WTC: Thoughts

I’ve called most of my friends in New York and so far everyone is accounted for. Family members knew people who were killed.

We’re all kind of shellshocked, like waking up fine in the morning and having your arm amputated by noon. It definitely hits closer to us who have lived there. I feel as if a deep anchor in my subconscious has been cut loose, and it comes at a time when I am feeling a lack of grounding in my own life. It is hard to tell how much these feelings are part of our collective human and American experience right now, and what is tangled up in my own personal story.

Compounding this confusion is my own inherent mistrust of media images, and the statements issued by our government through the media. I have always been critical of taking “coverage” at face value — a stance which was highlighted watching the Branch Davidian compound in Waco burn. Yet in the middle of all this is the incontrovertible fact of the twin towers collapsing. This was a landmark I saw on my way to work every day for years. I’ve been on the top, on the bottom, in the Windows on the World restaurant. To watch planes smashing into it precludes any efforts at simulation, interpretation or spin. There is no room to second-guess these images, unless a hoax of such magnitude has been perpetrated that it would probably take more resources than the act itself. I see footage of dark-skinned people singing and waving the Palestinian flag and am told they are celebrating the attack on America — but I do not know what is really going on. I see the ultimate icon of America’s success crumbling in flames, and there is no need for anyone to interpret this for me. This is the source of the terror — and the success of this terrorist act: that its symbolic force is so direct and so complete.

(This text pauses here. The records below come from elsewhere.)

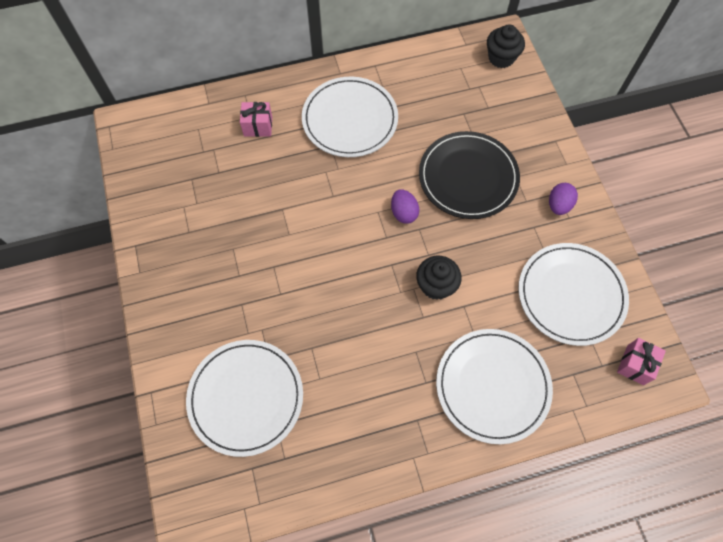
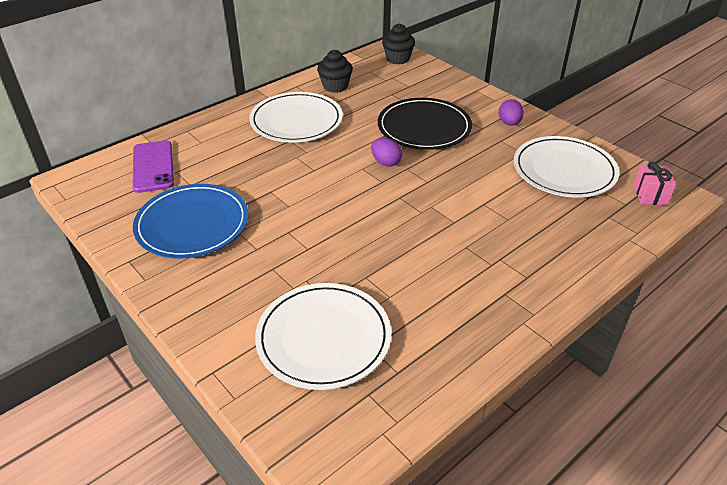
camera: 25 degrees left, 25 degrees down
pink gift [240,102,272,137] -> none
black cupcake [416,256,462,300] -> black cupcake moved to [317,50,353,93]
white plate [436,329,553,444] -> none
none -> purple phone [133,140,174,193]
none -> blue plate [133,184,248,259]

I have extremely mixed feelings about all of this. The people responsible for this should have their brains slowly scrambled in public, but no human act can compensate for this inhumanity. And yet, I have long been aware that the worldview presented to the American people through our news sources is not the only story. There are people suffering throughout the world as a result of our tax dollars, our civilization and our excess. There is a lot of anger which, though not always well-educated, is not always unjustified. An act of aggression against civilians is unforgiveable — but tell that to a nation who dropped a nuclear bomb on Hiroshima. I understand the anger of many in the Middle East against us, to the extent that I know the facts. The problem is I know so little — as little as most Americans. Combine that with my own skepticism of the CNN version, I find it hard to take a position. I fear we are facing times when this noncomittal stance will become untenable, perhaps even criminal, yet the issues involved are not as clear as any side would have us believe.

Our civilization had fancied itself free from History, but History has reached up and grabbed our leg as we were scrambling for the escape hatch. It is resounding all about us, and will continue to do so for some time yet.